§ **What is required**
Every line of the data below should be retyped exactly, with no images carried over.
○ ○ ○
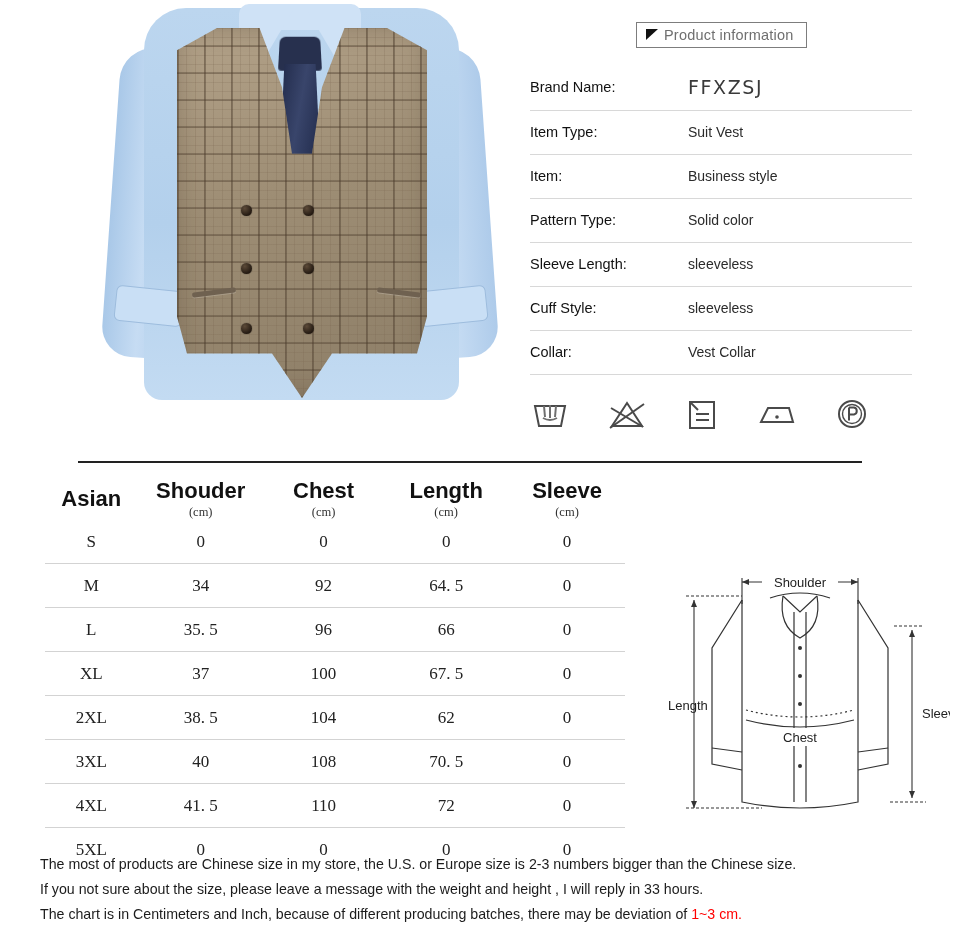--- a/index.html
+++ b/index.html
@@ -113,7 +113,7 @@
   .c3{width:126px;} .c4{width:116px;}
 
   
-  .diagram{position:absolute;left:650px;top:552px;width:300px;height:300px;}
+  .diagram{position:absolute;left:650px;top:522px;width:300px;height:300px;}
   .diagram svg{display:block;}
○ ○ ○
§ **Result**
--- a/index.html
+++ b/index.html
@@ -113,7 +113,7 @@
   .c3{width:126px;} .c4{width:116px;}
 
   
-  .diagram{position:absolute;left:650px;top:552px;width:300px;height:300px;}
+  .diagram{position:absolute;left:650px;top:522px;width:300px;height:300px;}
   .diagram svg{display:block;}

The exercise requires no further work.